Walt, who had come home yesterday to get clothes so he could go back to Santa Rosa and be at his brother's bedside, along with his sister and sister-in-law, sent the best text message I'd received since Norm was admitted to the hospital: "We have talking." The doctors were finally able to remove the ventillator from Norm and he is awake and able to talk, though still very groggy.

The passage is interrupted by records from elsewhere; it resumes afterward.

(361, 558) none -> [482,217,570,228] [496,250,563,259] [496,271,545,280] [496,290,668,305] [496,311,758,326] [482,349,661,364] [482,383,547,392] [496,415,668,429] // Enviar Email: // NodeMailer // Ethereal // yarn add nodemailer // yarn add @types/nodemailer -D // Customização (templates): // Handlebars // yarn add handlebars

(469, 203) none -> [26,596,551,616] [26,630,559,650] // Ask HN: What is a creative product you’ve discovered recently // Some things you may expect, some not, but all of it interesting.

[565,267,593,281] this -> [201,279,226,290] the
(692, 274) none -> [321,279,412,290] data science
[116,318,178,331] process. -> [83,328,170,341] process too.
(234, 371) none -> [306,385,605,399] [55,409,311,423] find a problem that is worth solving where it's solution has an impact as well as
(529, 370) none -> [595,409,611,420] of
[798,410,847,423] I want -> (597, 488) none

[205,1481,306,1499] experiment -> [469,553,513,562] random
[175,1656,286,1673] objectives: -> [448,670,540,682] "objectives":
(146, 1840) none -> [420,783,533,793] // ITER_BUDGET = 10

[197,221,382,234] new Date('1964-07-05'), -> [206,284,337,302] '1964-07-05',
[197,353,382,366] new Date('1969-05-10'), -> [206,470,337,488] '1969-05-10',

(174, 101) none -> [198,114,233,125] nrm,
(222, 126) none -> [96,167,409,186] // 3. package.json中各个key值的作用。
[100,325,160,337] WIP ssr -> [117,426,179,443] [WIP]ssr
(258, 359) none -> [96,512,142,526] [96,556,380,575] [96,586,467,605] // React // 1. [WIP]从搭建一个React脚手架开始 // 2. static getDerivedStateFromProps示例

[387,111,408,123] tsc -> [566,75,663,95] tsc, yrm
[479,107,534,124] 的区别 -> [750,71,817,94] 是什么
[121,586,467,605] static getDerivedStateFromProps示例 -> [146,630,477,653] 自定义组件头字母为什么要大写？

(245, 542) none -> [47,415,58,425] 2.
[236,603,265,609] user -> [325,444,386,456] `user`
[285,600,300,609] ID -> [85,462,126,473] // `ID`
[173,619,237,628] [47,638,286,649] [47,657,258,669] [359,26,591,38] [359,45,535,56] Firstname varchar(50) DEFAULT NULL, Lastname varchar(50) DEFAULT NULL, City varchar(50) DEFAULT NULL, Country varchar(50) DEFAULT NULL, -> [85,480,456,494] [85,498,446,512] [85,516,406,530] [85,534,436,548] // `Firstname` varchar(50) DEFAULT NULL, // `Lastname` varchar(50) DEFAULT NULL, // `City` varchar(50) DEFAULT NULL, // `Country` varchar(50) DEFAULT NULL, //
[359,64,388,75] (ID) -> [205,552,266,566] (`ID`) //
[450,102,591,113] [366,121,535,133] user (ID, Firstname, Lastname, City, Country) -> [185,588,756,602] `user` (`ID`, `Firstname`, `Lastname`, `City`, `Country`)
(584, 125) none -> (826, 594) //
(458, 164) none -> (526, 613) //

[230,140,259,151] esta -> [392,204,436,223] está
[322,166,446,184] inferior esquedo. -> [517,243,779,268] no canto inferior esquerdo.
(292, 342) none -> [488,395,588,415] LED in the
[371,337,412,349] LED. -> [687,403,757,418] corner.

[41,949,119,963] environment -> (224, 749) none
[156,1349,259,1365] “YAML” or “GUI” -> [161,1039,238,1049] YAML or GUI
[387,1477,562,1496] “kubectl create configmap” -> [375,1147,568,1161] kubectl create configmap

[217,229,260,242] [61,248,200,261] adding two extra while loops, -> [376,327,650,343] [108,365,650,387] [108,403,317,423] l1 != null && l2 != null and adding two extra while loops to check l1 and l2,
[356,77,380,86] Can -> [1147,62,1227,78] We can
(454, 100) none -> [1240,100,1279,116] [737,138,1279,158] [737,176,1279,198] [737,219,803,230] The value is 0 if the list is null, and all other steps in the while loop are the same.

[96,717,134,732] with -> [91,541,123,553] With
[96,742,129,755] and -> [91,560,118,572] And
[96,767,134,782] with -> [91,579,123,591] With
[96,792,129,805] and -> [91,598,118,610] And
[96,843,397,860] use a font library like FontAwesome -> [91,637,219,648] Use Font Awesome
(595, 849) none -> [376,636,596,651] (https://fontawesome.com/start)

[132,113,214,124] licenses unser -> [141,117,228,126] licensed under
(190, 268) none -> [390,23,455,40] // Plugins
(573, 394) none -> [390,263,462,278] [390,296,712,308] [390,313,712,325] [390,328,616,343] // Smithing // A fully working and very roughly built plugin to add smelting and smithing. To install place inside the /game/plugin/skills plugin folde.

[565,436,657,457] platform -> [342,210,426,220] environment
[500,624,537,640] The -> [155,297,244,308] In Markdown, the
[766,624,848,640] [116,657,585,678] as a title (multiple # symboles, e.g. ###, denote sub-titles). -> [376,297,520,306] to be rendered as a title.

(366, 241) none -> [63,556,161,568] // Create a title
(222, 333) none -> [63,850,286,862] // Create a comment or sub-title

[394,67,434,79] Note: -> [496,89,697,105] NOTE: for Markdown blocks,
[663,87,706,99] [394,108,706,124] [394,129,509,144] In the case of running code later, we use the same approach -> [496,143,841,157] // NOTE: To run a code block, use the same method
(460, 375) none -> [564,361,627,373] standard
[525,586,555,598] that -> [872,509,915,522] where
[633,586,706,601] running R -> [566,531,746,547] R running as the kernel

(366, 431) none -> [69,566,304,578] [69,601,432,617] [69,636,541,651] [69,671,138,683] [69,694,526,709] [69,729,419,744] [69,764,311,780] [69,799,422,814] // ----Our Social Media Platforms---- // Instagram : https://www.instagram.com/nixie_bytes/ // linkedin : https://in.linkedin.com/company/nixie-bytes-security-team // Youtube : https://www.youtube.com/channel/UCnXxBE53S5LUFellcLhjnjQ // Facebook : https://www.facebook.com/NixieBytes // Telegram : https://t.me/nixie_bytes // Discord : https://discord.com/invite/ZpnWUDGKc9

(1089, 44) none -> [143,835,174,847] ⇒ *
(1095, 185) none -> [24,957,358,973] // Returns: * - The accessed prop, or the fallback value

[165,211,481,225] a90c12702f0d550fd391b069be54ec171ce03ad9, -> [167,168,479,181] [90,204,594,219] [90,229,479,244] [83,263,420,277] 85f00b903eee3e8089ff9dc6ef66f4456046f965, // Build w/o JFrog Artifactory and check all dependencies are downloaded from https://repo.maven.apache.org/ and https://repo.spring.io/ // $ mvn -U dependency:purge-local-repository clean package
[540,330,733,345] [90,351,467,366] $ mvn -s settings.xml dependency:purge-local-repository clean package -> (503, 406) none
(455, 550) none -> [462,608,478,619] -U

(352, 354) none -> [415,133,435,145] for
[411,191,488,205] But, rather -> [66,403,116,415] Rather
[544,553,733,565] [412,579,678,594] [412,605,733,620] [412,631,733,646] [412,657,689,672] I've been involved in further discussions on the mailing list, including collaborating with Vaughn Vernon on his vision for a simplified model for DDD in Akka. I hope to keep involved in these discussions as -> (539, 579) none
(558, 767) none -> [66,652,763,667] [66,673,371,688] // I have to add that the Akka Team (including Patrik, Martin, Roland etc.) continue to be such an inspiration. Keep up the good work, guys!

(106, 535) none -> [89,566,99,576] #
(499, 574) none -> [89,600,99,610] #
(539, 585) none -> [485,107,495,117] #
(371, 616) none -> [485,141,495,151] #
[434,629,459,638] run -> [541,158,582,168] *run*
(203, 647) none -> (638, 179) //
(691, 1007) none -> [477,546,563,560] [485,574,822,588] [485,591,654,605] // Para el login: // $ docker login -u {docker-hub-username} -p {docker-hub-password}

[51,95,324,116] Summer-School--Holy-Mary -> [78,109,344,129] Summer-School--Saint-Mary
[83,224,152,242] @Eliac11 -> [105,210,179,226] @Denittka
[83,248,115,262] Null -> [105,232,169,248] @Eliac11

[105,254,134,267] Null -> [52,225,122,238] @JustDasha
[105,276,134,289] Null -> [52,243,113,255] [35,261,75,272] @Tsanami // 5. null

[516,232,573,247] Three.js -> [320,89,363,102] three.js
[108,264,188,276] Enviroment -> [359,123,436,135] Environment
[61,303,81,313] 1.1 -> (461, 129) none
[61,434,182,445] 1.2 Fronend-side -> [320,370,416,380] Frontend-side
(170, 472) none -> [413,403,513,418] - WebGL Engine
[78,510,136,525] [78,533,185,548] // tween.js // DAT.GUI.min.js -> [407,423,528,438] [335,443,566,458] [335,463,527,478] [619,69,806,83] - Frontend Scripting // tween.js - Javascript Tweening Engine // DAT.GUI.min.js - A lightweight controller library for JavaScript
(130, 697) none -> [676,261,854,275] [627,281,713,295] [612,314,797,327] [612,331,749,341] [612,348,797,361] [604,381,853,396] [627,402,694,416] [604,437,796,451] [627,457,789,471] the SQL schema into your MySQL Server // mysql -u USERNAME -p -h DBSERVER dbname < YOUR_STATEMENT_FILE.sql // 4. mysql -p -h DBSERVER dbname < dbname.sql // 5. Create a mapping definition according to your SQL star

It seems a very long time since I got the message "he could die" to today. I am feeling like a huge load has been lifted for all of us.

Merry Christmas.

2 comments:

Anonymous said...

Don't say NO ... Grow A TickleMe Plant!
I gave a speech to my kids today, explaining how we need to cut back and eat out less,
that we will be taking more staycations etc. Three minutes into my speech my 5 year old said.
Well can we at least grow a TickleMe Plant?
Back to nature- what a wonderful way to conserve energy, get them more excited about nature and yes use less of the green in my wallet and more of the green here on earth! They showed me the TickleMe Plant video on line. I love this plant.
Yes, no parent can turn down the desire of a a kid to want to grow a real plant that MOVES when you tickle it! We found it at http://www.ticklemeplant.com

Bev Sykes said...

ACK!!! I write an entry complaining about catalogs and what do I get...a MESSAGE about things to buy in the internet! I can't win!!!!